I sure hope he is right!! I followed him last year and wasn't impressed though. How you been Tim? What's your thoughts on this season?

Andrew


----------



## RichG53 (Sep 16, 2008)

We will see if he is close ... Last year he got total BASHED,and I mean BASHED(A lot of profanity to him & his wife for writing a column backing him ) on his predictions of storms coming ......


----------



## stroker79 (Dec 2, 2006)

Yeah he pretty much sucks at snow forcasts but he is fun to listen too, lol


----------



## iceyman (Mar 1, 2007)

well if we get under our average we know to just never listen again//.... this is such a freaking tease


----------



## FordFisherman (Dec 5, 2007)

You can't ever count on snow. Ever.


----------



## tls22 (Sep 30, 2007)

Bossman 92;819227 said:


> I sure hope he is right!! I followed him last year and wasn't impressed though. How you been Tim? What's your thoughts on this season?
> 
> Andrew


I have been good andrew...how have u been? I can see where HM is coming from....he is going with a active southern branch jet stream and lots of clippers.......for the record he is not the only one saying this....yet alot of his blog readers are out of the northeast...so it makes sense for him to say alot of snow for us. I think a more mundane forcast then his.....i dont think the midwest will get hammered again this winter.....prob very cold and normal snow for them....pretty much what everyone else is saying also.



RichG53;819246 said:


> We will see if he is close ... Last year he got total BASHED,and I mean BASHED(A lot of profanity to him & his wife for writing a column backing him ) on his predictions of storms coming ......





stroker79;819257 said:


> Yeah he pretty much sucks at snow forcasts but he is fun to listen too, lol


Rich and Doug you are 100% correct.........he stop posting for a while cause it got so bad. He often hypes to much...and forcast fantasy storms. The biggest storm i got was in march....he said it would not happen cause the models will not burn him again. Well they did...just in a better way for me.



iceyman;819286 said:


> well if we get under our average we know to just never listen again//.... this is such a freaking tease


He is saying 54 inches for newark....i dont think so.....i would go 32......hell i will take last winter in a min


----------



## hydro_37 (Sep 10, 2006)

We can all only HOPE for a good winter.
I am.


----------



## mkwl (Jan 21, 2005)

I'd be happy with another winter like last winter- most of the storms were when I was home!- anything better than that would be frosting on the cake!


----------



## WingPlow (Jun 18, 2007)

i dont see how anyone in the snow plowing business can put any amount of faith in a long term forcast

weather forcasters can only accuratly predict weather to 2-3 days out


----------



## 2COR517 (Oct 23, 2008)

Weathermen are funny. We have a couple of local guys up here that get pretty, well, excited about a big storm. We can always count on the two talking about a "major weather event" well before anyone else. I am mostly concerned with timing. I don't care how much we get, just when it will start/stop.


----------



## Case580M (Jan 31, 2008)

His prediction for here is 50% of last couple years. Looks like my no snow insurance policy may even work.


----------



## RepoMan207 (Oct 7, 2008)

2COR517;824491 said:


> Weathermen are funny. We have a couple of local guys up here that get pretty, well, excited about a big storm. We can always count on the two talking about a "major weather event" well before anyone else. I am mostly concerned with timing. I don't care how much we get, just when it will start/stop.

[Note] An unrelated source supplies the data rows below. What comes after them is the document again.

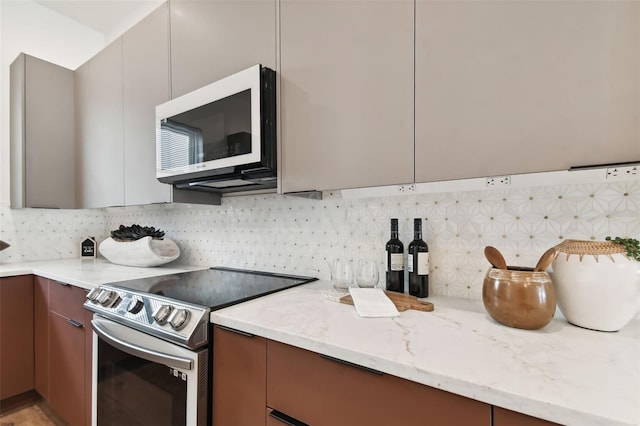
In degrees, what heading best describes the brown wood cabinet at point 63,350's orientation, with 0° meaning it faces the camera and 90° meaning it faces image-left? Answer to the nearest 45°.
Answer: approximately 45°

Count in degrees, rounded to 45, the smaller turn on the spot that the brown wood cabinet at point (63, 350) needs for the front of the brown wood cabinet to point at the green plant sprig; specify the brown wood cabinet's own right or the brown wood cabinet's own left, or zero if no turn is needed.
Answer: approximately 90° to the brown wood cabinet's own left

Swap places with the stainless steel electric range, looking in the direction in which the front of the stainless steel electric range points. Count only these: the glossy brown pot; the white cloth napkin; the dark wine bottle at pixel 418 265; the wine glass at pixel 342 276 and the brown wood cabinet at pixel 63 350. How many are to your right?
1

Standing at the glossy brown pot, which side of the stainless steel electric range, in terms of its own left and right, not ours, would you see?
left

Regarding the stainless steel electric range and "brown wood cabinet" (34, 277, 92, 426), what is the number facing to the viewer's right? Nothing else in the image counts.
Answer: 0

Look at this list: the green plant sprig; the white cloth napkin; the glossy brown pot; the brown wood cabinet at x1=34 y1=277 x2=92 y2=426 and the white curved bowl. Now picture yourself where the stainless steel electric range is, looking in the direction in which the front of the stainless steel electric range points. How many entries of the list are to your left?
3

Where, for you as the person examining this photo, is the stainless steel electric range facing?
facing the viewer and to the left of the viewer

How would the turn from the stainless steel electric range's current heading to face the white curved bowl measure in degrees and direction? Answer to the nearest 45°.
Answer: approximately 135° to its right

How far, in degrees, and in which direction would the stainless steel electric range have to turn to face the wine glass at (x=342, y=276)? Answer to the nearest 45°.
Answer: approximately 135° to its left

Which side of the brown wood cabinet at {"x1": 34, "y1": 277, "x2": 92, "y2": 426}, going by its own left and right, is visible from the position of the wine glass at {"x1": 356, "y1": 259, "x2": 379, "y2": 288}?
left

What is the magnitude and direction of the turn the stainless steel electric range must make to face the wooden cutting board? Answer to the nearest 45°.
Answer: approximately 90° to its left

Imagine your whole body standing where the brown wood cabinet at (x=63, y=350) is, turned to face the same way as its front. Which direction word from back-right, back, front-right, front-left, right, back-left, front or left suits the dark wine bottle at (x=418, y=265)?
left

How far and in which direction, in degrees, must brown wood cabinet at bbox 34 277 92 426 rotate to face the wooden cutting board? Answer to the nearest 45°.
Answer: approximately 90° to its left
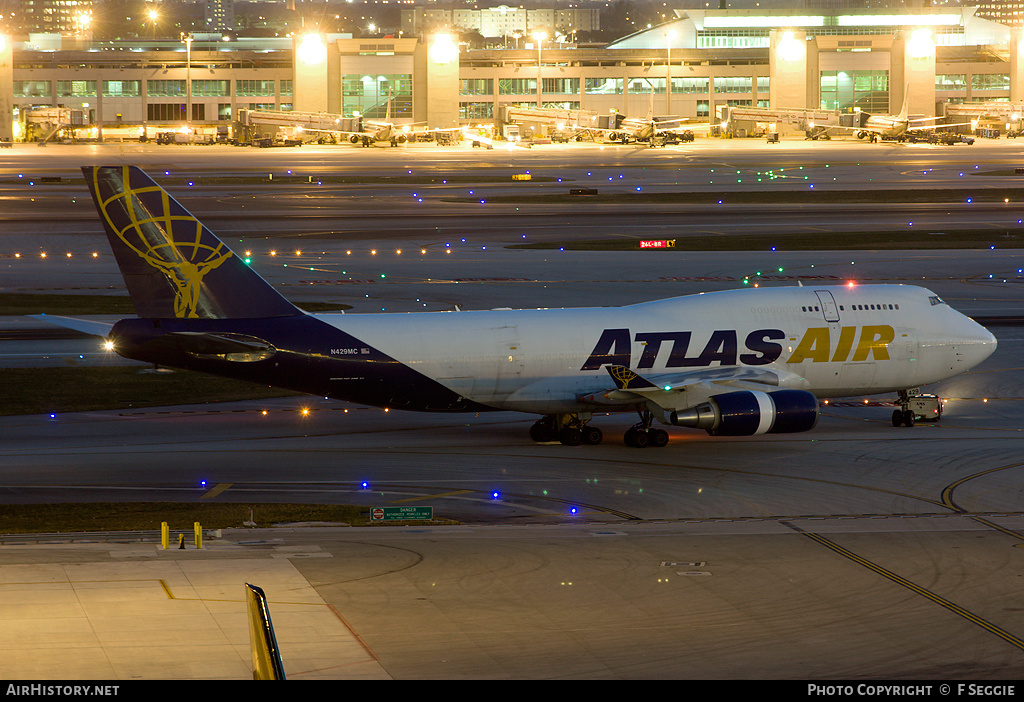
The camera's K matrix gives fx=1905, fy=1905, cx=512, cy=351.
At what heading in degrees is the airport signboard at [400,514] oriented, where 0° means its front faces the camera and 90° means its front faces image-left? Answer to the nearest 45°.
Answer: approximately 0°
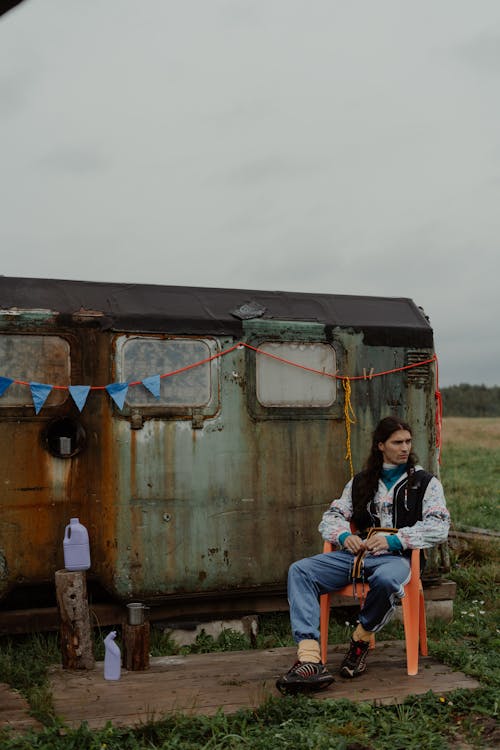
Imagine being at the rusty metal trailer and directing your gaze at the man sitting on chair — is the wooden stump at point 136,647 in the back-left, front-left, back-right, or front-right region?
front-right

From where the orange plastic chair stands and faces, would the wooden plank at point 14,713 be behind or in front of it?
in front

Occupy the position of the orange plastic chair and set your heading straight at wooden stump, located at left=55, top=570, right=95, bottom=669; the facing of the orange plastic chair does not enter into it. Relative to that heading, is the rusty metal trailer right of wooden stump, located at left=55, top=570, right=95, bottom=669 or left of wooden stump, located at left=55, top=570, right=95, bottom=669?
right

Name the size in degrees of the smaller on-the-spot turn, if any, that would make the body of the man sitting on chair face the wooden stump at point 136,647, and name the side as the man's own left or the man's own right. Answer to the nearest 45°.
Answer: approximately 45° to the man's own right

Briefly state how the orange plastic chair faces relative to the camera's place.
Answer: facing the viewer and to the left of the viewer

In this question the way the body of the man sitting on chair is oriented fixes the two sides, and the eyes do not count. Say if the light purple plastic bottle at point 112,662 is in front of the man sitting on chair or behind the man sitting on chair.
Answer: in front

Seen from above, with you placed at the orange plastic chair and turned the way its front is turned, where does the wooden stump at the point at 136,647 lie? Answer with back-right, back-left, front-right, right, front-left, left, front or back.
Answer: front-right

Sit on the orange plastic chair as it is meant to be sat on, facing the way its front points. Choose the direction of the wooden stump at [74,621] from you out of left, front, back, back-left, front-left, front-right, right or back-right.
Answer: front-right
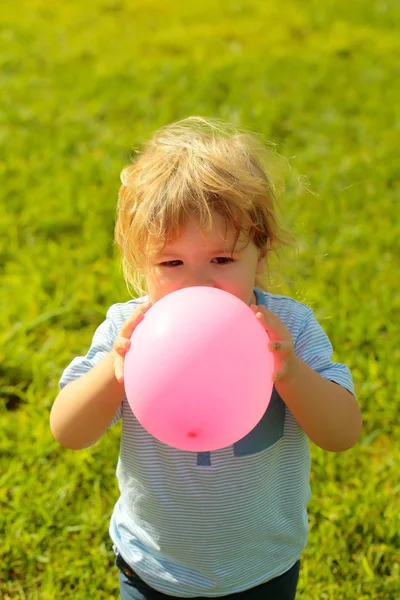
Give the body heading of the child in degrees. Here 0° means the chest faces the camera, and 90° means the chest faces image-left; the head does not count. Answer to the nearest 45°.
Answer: approximately 0°
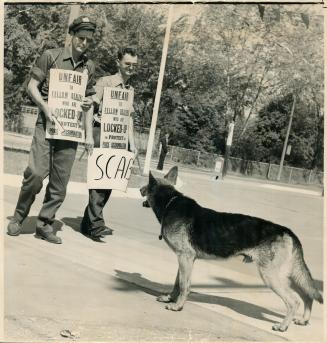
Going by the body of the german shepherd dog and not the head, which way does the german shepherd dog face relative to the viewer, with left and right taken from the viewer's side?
facing to the left of the viewer

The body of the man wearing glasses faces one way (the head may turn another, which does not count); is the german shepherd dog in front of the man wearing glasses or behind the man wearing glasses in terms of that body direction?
in front

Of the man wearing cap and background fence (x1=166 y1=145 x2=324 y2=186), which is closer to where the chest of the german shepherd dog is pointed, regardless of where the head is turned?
the man wearing cap

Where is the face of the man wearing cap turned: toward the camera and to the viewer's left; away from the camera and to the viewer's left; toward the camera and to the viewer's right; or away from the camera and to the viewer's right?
toward the camera and to the viewer's right

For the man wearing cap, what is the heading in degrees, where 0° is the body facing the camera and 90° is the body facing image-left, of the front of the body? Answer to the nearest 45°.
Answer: approximately 315°

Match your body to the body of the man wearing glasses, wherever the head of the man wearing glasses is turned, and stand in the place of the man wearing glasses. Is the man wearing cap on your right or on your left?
on your right

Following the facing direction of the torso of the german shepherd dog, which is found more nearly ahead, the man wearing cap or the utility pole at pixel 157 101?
the man wearing cap

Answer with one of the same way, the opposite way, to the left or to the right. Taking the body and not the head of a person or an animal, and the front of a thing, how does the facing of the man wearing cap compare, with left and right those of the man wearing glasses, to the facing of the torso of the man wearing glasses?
the same way

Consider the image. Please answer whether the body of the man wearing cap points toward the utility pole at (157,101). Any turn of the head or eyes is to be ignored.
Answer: no

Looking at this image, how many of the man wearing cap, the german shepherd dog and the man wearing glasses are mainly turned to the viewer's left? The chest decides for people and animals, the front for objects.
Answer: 1

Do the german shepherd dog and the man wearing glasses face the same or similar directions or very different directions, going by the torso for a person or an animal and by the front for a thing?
very different directions

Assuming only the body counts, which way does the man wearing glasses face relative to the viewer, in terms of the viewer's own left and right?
facing the viewer and to the right of the viewer
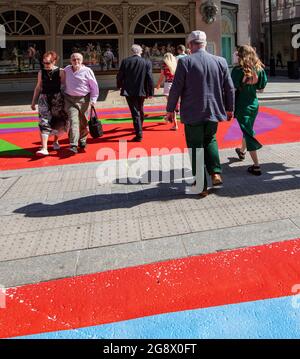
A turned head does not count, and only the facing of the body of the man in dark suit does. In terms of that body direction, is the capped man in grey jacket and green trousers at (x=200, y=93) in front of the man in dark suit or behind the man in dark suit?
behind

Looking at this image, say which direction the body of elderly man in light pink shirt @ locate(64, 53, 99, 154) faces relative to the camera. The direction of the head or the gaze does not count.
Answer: toward the camera

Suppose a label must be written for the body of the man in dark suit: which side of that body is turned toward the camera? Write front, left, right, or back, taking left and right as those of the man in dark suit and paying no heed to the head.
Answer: back

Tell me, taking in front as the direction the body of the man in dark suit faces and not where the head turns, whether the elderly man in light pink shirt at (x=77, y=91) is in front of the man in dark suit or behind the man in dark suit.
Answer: behind

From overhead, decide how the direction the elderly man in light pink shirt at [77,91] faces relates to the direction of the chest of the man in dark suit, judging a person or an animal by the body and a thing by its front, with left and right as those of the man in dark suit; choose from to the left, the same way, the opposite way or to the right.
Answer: the opposite way

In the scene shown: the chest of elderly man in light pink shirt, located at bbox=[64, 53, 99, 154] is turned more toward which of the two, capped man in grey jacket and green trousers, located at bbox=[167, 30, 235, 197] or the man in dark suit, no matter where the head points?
the capped man in grey jacket and green trousers

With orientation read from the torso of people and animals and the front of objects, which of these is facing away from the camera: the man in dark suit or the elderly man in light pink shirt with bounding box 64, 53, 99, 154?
the man in dark suit

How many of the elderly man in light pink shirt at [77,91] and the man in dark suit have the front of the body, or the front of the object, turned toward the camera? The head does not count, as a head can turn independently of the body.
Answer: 1
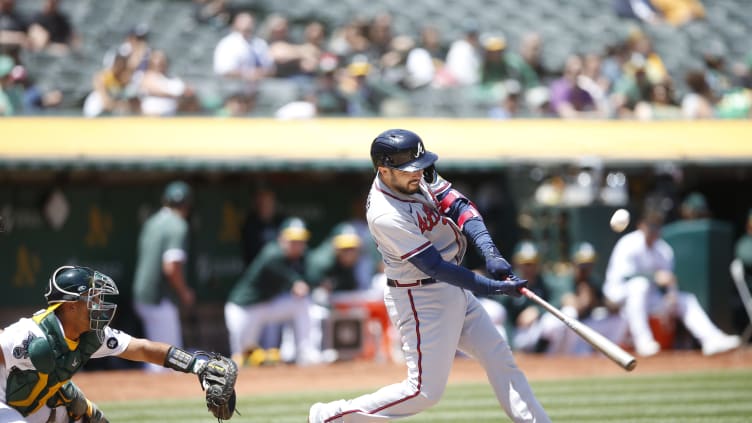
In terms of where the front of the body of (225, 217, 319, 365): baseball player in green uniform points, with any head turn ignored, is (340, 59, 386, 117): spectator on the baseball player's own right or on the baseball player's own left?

Your absolutely right there. They seem to over hype it, especially in the beginning months. "Looks like were getting 12" on Tuesday (Then Monday night comes around) 6" (Then Tuesday morning) 2"- 4" (then its) Oh what a close call, it decided to go out to sea"

I just want to know what time to get up. There is nothing worse then getting up at 2AM to discover that the storm hasn't even started yet, & then I can't get back to sleep. :realmad:


----------



## JBMiller616 (Dec 12, 2007)

I like being on the northwest side of those tracks.........Henry doesn't tend to be very accurate though. But many others aren't either....


----------



## 2COR517 (Oct 23, 2008)

RepoMan207;825192 said:


> Your absolutely right there. They seem to over hype it, especially in the beginning months. "Looks like were getting 12" on Tuesday (Then Monday night comes around) 6" (Then Tuesday morning) 2"- 4" (then its) Oh what a close call, it decided to go out to sea"
> 
> I just want to know what time to get up. There is nothing worse then getting up at 2AM to discover that the storm hasn't even started yet, & then I can't get back to sleep. :realmad:


You must mean "Breaking Weather, Breaking Wind" or "Where the news comes first" LOL.


----------



## fatboyNJ (Dec 22, 2007)

iceyman;819286 said:


> well if we get under our average we know to just never listen again//.... this is such a freaking tease


those numbers would be awesome but cant hold ur breath


----------



## dlcs (Sep 2, 2004)

To tell the truth, i don't like the big storms as much as, I like small frequent storms and ice.


----------



## Young Pup (Aug 13, 2004)

I will take the small storms too. I don;t like abusing the truck on the big storms.


----------



## Grampa Plow (Sep 1, 2008)

Ditto on the getting up at 2 (when they say it will start) and then being awake for the rest of the morning. That really sucked. Now I just give the 2 guys that always work security on 3rd shift at a local college $25.00 a season to call me when we get 1/2 inch of snow. I sleep like a baby until then!!


----------



## ondagawood (Sep 19, 2007)

Yeah a forecast is only good for 2 - 3 days out. Totals don't mean anything until April when the news people (and newspapers) decide which city gets the "gloden" snowball award for the most snow-fall for the season.
Timing *is *the major factor involved here for ALL of us so we know when to head out, etc.... As long as we all have a safe winter too...... :waving: payup


----------